▸ Consigne 1
Relevez chaque ligne de la liste dans laquelle figure la chaîne « Humdrum ».

SCH – Rat et scélérat

Son apparition furtive sur un documentaire de 2006 le prouve un peu. SCH, ex Schneider, n’a pas commencé à rapper en 2015. Il faisait même déjà bien les choses les années précédentes, quand il n’était qu’un « rat » de plus dans le sud de la France. Mais c’est bien cette année qu’il a explosé dans toutes les ruelles sales de France. Certes, les porteurs de moustache et les acharnés d’un rap passéiste ne reconnaissent pas son talent, manque de vécu oblige. Mais le jeune scélérat d’Aubagne compte bien arracher la mallette et faire le million avec son écriture imagée. Là encore, le rappeur soigne son image et développe un univers propre, s’accaparant les références du quartier (et pas que) avec cohérence. Quand PNL reprend Tony, DBZ ou le livre de la jungle, SCH joue avec les codes de Gomorra, la Champions League et le banditisme italien. Un rappeur doué, en pleine progression, qui a toutefois trop fait du « sous-Lacrim » sur son A7 pour qu’on écoute ses titres jusqu’au bout. Et puis sa voix chelou et ses intonations forcées sont aussi dispensables que ses cheveux brushés. Bref, barre toi de chez Def Jam, c’est mieux.

▸ Consigne 2
D'après l'extrait consacré à SCH, pour quelle raison les porteurs de moustache et les acharnés d'un rap passéiste ne reconnaissent-ils pas le talent du rappeur ?

▸ Documents de travail

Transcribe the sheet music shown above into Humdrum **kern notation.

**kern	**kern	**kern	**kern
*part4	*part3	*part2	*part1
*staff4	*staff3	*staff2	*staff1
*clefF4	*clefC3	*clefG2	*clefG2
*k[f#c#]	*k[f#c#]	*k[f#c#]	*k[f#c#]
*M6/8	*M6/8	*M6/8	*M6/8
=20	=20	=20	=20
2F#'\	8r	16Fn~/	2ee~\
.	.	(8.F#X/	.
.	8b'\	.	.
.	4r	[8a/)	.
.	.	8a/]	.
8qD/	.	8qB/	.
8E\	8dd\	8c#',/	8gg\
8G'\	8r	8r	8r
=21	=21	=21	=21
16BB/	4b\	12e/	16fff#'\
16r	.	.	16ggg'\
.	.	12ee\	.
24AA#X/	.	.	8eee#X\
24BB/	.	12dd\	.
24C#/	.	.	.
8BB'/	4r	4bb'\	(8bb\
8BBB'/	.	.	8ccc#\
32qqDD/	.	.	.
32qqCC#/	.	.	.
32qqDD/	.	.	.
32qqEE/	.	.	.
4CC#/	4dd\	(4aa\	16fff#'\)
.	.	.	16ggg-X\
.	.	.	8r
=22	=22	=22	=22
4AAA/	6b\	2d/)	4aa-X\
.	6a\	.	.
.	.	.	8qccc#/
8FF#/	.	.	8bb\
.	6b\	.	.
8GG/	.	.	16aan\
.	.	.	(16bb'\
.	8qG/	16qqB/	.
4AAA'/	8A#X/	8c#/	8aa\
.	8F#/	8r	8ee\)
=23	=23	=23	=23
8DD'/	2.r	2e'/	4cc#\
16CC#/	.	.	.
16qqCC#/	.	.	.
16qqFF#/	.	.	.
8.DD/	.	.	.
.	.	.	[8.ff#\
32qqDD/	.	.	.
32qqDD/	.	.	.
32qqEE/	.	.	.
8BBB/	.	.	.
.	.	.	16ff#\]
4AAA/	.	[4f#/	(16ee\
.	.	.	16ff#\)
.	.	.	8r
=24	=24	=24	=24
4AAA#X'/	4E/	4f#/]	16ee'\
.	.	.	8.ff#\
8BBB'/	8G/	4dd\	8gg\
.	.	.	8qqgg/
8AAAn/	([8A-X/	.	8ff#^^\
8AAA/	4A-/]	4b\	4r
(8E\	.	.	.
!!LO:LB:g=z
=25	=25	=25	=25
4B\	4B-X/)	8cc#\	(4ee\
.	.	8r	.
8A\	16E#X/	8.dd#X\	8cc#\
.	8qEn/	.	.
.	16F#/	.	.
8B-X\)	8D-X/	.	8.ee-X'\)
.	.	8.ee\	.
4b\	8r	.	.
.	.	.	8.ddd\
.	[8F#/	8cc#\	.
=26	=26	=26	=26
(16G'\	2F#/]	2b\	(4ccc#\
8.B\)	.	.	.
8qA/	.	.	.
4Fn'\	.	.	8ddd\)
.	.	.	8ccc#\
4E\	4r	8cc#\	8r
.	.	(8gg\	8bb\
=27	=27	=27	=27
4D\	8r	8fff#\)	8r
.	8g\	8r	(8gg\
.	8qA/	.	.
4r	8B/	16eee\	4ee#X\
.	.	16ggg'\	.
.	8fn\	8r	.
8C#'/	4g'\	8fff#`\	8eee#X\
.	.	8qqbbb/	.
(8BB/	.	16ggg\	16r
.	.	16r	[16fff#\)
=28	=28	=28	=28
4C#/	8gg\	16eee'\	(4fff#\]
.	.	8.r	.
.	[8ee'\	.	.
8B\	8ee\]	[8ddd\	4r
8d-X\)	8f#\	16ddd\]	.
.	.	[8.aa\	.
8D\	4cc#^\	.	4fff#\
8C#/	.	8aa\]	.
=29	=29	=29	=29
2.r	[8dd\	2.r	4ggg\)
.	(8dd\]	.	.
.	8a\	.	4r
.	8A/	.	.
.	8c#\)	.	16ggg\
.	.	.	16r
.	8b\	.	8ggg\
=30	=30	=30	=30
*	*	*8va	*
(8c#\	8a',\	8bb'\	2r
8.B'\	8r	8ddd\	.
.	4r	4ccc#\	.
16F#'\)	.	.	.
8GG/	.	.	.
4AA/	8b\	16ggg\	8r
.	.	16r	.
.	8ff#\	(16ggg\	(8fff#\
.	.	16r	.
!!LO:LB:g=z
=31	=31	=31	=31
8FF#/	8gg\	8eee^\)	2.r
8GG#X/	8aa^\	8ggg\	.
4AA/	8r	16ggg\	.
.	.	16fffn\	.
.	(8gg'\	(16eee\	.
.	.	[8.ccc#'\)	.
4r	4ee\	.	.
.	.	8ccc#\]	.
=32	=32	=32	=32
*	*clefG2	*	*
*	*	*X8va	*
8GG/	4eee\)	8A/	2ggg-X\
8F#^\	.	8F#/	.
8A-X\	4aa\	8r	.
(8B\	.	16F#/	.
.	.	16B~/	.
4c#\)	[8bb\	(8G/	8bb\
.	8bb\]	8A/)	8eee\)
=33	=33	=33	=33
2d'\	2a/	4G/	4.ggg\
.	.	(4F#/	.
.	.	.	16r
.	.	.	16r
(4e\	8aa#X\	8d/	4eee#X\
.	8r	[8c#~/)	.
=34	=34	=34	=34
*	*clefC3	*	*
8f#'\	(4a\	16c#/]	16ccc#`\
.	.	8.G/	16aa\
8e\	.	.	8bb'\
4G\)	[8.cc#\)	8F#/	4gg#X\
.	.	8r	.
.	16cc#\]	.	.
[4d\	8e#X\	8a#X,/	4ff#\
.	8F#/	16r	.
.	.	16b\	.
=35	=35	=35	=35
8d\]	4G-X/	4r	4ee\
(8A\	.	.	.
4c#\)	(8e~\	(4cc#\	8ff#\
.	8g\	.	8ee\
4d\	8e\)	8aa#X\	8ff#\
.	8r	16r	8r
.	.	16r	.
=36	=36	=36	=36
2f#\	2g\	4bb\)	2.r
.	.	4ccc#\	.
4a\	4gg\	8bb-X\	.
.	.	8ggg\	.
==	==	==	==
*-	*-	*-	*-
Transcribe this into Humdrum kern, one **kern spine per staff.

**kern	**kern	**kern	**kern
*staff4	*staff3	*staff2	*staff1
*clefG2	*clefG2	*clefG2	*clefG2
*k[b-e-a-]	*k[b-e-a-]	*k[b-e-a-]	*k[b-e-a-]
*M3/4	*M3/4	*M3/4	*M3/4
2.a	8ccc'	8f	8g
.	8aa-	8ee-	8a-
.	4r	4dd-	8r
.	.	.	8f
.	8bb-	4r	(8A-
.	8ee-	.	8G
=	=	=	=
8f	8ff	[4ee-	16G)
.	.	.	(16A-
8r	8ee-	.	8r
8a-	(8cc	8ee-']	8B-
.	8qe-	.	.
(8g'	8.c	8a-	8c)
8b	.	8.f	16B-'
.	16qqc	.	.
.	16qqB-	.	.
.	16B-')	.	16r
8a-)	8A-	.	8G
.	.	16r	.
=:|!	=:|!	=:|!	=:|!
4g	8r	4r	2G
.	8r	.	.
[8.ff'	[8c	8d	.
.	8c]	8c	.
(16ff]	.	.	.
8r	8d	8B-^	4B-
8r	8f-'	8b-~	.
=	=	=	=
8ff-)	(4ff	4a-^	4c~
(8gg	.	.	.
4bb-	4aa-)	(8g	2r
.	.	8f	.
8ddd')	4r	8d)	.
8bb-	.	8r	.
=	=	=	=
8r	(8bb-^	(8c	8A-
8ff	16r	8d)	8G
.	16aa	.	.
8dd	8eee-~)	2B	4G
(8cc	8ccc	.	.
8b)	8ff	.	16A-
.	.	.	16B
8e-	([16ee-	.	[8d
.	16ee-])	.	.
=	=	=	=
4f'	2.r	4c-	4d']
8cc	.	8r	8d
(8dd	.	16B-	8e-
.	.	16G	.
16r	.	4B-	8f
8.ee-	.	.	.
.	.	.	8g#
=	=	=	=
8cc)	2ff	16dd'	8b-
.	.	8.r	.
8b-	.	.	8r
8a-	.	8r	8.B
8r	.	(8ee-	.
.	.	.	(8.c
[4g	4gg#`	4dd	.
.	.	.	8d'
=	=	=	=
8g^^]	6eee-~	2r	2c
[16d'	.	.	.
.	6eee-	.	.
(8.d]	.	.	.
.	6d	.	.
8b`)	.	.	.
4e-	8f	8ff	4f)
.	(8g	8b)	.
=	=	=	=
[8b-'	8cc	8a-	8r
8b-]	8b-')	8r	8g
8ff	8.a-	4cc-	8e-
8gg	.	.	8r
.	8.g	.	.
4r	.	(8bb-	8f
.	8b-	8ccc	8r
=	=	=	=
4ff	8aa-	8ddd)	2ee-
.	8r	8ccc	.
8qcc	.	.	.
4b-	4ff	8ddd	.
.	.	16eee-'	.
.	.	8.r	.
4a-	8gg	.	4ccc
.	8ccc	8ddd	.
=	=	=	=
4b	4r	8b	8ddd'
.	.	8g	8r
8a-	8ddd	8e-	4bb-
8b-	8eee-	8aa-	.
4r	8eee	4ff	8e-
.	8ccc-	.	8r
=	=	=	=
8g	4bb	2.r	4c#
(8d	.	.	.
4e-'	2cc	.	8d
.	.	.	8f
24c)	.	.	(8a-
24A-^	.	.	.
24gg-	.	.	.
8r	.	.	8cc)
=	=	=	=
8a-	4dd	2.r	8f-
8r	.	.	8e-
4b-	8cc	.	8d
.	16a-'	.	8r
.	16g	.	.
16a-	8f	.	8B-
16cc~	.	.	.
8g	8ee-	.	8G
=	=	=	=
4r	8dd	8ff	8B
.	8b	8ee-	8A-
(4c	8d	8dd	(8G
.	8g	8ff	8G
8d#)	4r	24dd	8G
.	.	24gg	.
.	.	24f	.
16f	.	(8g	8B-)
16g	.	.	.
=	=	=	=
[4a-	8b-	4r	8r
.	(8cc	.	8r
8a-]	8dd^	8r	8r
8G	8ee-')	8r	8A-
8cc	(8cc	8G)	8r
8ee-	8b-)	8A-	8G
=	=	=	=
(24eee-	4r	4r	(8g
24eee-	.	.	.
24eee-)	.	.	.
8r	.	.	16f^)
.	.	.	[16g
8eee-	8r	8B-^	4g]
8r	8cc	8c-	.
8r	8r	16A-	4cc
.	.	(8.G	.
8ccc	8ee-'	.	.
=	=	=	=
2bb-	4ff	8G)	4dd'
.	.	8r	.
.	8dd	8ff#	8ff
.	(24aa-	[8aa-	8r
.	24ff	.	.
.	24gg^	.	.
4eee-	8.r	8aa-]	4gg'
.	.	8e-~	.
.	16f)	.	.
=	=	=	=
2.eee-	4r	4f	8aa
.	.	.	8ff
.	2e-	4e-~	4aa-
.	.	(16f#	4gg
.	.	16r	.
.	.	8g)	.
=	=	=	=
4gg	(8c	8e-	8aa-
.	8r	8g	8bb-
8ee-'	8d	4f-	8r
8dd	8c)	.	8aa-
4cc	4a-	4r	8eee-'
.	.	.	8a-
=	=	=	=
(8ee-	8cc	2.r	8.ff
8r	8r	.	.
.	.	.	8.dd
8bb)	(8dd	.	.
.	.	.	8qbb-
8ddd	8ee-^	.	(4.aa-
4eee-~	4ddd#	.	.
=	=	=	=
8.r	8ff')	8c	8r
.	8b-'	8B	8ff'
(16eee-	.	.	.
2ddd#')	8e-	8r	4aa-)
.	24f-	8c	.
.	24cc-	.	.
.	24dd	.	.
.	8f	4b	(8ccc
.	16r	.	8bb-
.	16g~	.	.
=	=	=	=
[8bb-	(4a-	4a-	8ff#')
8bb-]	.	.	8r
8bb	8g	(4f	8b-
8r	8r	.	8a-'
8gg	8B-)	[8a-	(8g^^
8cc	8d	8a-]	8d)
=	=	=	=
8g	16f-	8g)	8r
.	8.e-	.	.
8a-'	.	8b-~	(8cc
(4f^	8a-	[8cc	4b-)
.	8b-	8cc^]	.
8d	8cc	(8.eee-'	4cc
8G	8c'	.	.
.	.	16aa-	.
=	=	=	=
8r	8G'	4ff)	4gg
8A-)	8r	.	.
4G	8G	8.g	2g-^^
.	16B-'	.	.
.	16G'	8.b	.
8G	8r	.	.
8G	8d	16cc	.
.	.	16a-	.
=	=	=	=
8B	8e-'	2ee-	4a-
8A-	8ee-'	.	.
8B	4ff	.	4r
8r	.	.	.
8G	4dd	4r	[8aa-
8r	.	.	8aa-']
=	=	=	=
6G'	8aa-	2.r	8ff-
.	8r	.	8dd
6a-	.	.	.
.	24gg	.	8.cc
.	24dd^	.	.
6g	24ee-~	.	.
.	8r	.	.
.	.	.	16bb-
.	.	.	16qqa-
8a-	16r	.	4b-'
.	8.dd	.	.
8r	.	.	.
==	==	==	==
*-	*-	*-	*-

▸ Réponse attendue 1
Transcribe the sheet music shown above into Humdrum **kern notation.
Transcribe this into Humdrum kern, one **kern spine per staff.

▸ Réponse attendue 2
Ils ne reconnaissent pas son talent en raison de son manque de vécu.